BEGIN

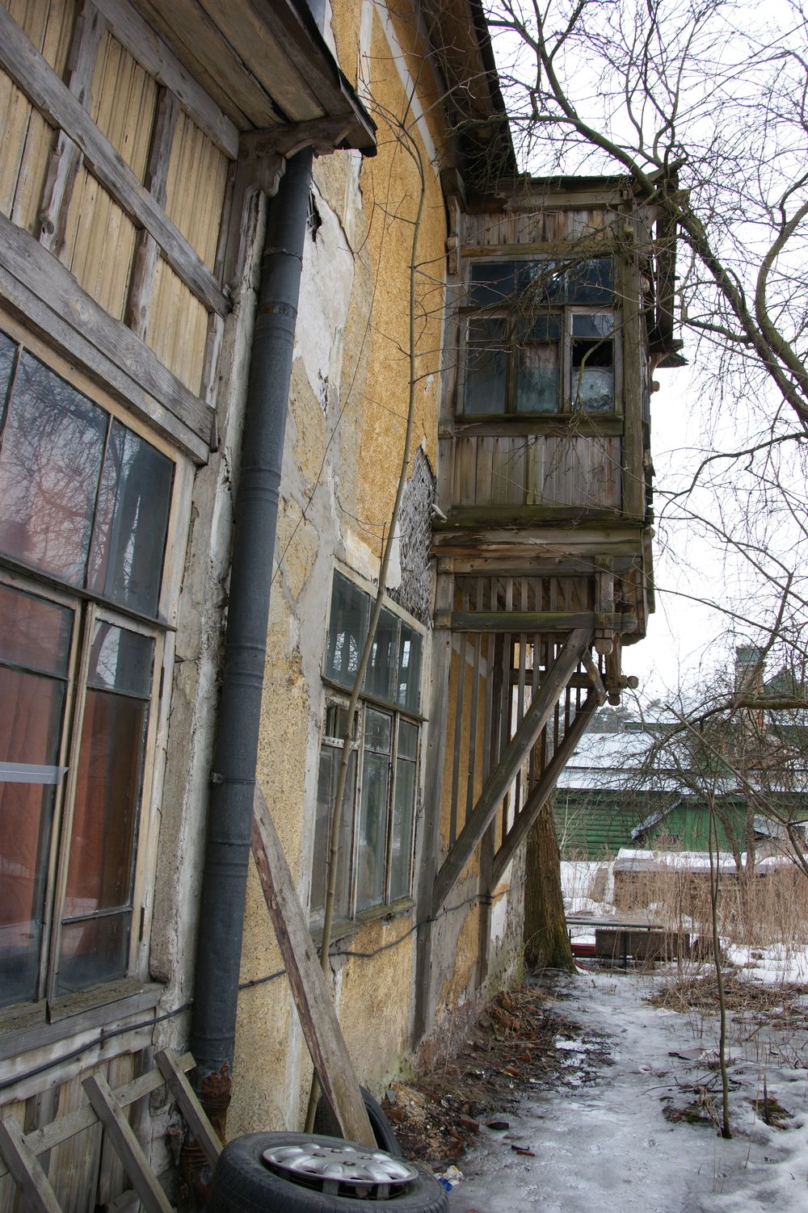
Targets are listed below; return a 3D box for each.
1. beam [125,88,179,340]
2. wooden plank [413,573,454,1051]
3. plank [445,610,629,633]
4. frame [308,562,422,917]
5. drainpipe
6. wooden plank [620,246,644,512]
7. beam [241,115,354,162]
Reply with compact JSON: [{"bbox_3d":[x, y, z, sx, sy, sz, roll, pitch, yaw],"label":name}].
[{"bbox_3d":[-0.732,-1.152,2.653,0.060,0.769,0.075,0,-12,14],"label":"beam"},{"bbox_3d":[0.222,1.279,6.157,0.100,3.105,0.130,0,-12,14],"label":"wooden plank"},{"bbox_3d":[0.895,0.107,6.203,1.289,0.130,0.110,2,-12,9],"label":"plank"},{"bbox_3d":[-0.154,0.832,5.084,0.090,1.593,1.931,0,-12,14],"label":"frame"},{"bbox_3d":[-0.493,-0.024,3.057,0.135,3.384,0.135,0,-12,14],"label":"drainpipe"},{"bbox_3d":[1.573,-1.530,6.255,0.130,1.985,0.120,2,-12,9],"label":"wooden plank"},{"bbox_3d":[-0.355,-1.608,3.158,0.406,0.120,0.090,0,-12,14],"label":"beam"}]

END
BEGIN

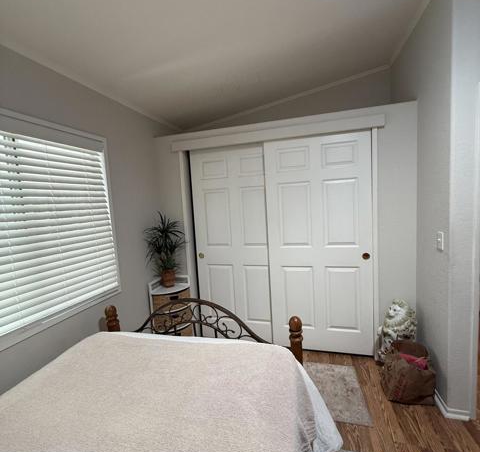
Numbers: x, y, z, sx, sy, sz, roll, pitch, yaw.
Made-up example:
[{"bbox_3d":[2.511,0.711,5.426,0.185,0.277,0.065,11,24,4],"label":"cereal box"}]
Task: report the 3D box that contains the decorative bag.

END

▸ Exercise
Can you swap "drainpipe" for "downspout" in the lines starting with the one that contains "Targets are listed" and going on through the one that contains "Reply with compact", then return only those lines with everything else left as it is?

▸ Exercise response
Targets are listed below; return a 3D box for each.
1. beam [125,88,179,340]
2. wooden plank [413,573,454,1051]
3. plank [445,610,629,633]
4. frame [308,562,422,917]
5. downspout
6. wooden plank [620,246,644,512]
7. beam [241,115,354,162]
Reply with compact JSON: [{"bbox_3d":[x, y, z, sx, sy, sz, roll, pitch, yaw],"label":name}].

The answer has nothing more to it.